For something like that a small fertilizer spreader would work. When small driveways needs it done thats whats I do


----------



## ppkgmsy (Jan 18, 2008)

Thanks for the advice, SnoFarmer. I do have a gravel driveway and I hadn't thought of the issues related to salt melt. Just as well, we all hate salt up here in VT. It is used by all the highway crews and rusts out vehicles. I think sand might still be my best bet. I can get it cheap by the truckload, or buy 60-70lb bags and keep them dry in the cellar. I can also use them for weight in the back of the truck. I also use ashes from our woodstove, but there just isn't enough to cover the whole driveway on any kind of regular basis. I hadn't thought of removing the shoes and scraping down. Do I have to be careful not to dig up the gravel with the blade that low?

I tried a spreader, Enzo, and it didn't work that well. The way it was designed, the distributor would turn only when both wheels spun. With the ice and uneven surface, the wheels would spin or jump. 

Thanks again, everyone, I am grateful for your help.


----------



## SnoFarmer (Oct 15, 2004)

no prob, they use a lot of salt hear also.
They think it's cheaper to use salt that to let use studded tires..

O.k.. with out the shoes on you can scrape up some gravel when you plow.

If the ground is not frozen it can make a mess. So run your shoes until the ground freezes or just remove them when you want to scrape it down. It may take a few passes to see results this way..

My drive is 1/4 paved then it's around 475ft of gravel.
Once the ground is frozen I let it scrape It does pick up a little gravel but it spreads this loose gravel too. 

Just remember to stack your snow in a logical place because this is where the loose gravel is going to be in the spring.
You don't want it on the landscaping But you still want easy access to it for clean up.


----------



## basher (Nov 13, 2004)

SnoFarmer;563876 said:


> If you really have an area that needs something to de done try fertilizer.
> Landscapers choice or some thing like it, Nitrogen, melts snow too but if you don't get it removed it will be harder than before when it refreezes.
> 
> D


Urea works excellently, a couple of the treehugger centers use it exclusively to great effect.

i guess they think large scale nitrogen run off in to the storm system is better then salt. After all who wants more salt in the ocean. Excessive algae is much better, we can harvest it for oil!

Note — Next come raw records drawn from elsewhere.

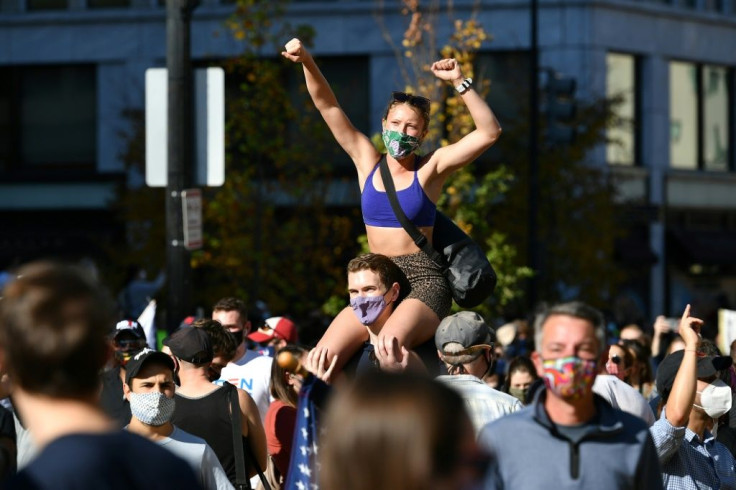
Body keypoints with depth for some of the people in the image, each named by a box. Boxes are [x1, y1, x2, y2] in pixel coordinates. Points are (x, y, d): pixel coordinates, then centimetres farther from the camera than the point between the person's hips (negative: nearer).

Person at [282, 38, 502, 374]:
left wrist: (459, 83, -15)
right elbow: (327, 106, 7)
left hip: (423, 282, -4)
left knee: (391, 343, -35)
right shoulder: (367, 161, 10)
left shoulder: (431, 167, 1)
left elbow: (489, 131, -8)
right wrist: (306, 61, -6)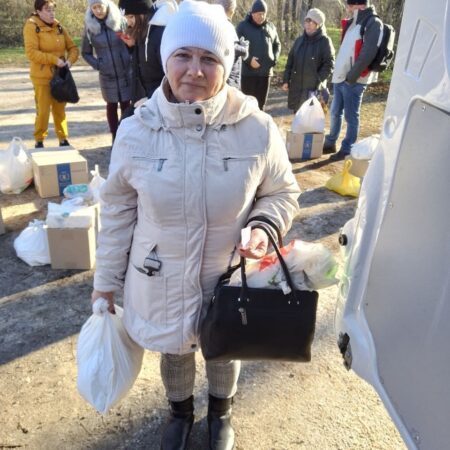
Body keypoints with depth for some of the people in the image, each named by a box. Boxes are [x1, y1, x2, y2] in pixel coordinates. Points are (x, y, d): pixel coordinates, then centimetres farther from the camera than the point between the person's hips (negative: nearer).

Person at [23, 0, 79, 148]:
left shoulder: (58, 26, 8)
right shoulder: (31, 26, -9)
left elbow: (73, 47, 9)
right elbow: (31, 52, -18)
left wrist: (70, 60, -12)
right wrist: (54, 59, -23)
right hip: (42, 77, -5)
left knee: (60, 109, 11)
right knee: (43, 110, -2)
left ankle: (63, 139, 22)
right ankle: (39, 141, 13)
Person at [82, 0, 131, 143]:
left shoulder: (120, 21, -4)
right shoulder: (90, 27, -1)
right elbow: (85, 53, 9)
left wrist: (131, 60, -9)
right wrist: (97, 65, -5)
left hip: (125, 72, -1)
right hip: (107, 75, 1)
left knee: (126, 105, 2)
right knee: (112, 106, 7)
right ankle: (115, 138, 15)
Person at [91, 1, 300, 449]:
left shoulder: (257, 129, -18)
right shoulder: (136, 131, -15)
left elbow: (282, 192, -1)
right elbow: (118, 209, -3)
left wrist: (263, 228, -22)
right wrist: (107, 278, 3)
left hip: (229, 277, 0)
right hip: (161, 280, 1)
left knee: (224, 351, 26)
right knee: (173, 352, 25)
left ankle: (220, 412, 60)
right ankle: (180, 411, 60)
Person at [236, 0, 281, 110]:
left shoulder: (271, 27, 11)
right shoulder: (243, 26, -2)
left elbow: (277, 45, 21)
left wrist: (275, 58, 2)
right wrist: (248, 59, -19)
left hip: (266, 71, 4)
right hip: (248, 71, -4)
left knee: (261, 102, 10)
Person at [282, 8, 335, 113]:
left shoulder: (325, 41, -4)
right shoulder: (299, 40, 11)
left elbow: (329, 65, -8)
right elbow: (290, 61, 14)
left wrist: (317, 81, -17)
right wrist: (286, 80, 6)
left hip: (314, 88, -5)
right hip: (296, 87, 5)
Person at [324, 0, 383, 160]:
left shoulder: (373, 23, -8)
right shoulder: (353, 23, 18)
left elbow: (368, 54, -17)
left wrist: (352, 76, -17)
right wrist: (337, 71, 11)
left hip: (353, 80, -9)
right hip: (340, 77, 9)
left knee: (351, 116, -1)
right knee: (335, 112, 16)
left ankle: (347, 150, 8)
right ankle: (330, 143, 29)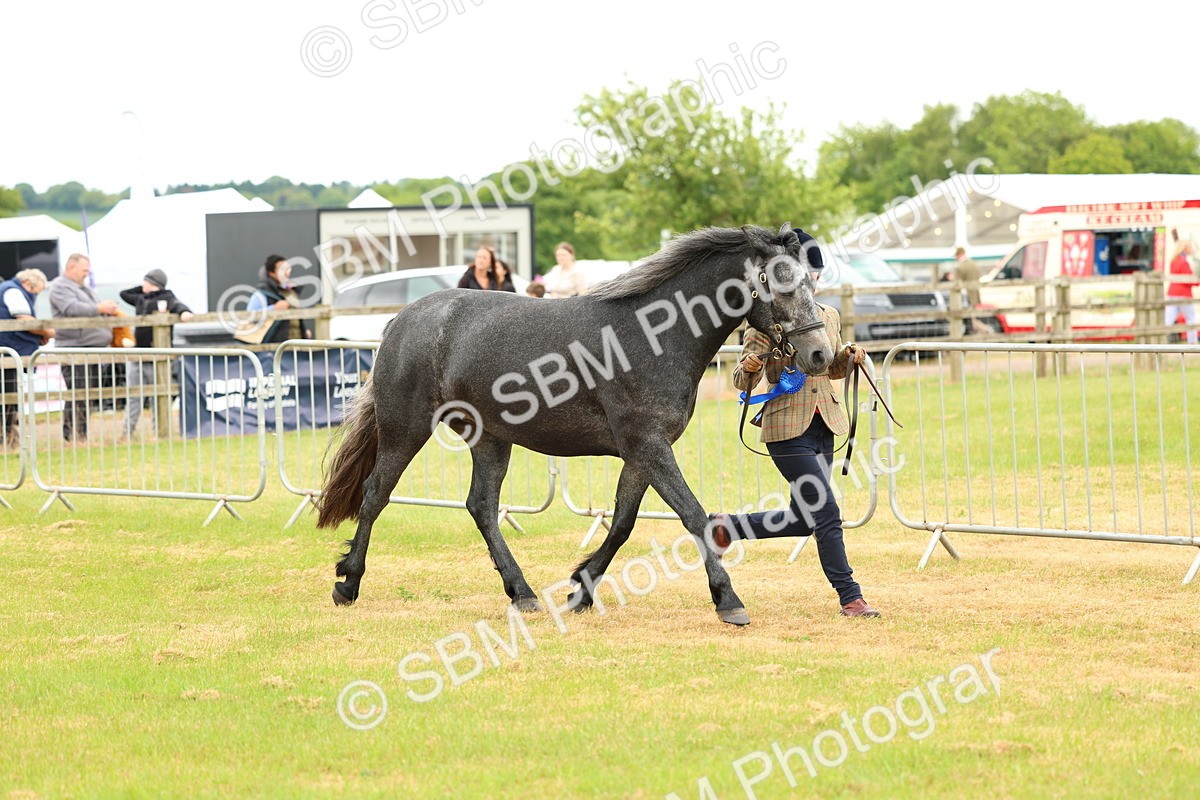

Honestly it is very effective and great in small scale application, just remember to much can be as bad as excessive salt, it will cause Nitrogen burn.


----------



## ppkgmsy (Jan 18, 2008)

Thanks again for all the tips. I did a bunch of scrapping last year with the shoes on and, as you can imagine, it was successful up to a point. Piled the loose gravel on the side of the drive and it made a great sledding jump for my boy. I have an old Fisher, 7.5 ft plow, and I'm going to check on ease of taking off and on the shoes. I'm going to talk to some people about the use of nitrogen. Seems like it could be problem because we get so much darn ice that I might end up having to use a lot.

Studs are legal here, have a set on my wife's car. That way if I don't sand she can still get up the driveway and I still enjoy the classic domestic happiness and tranquility!


----------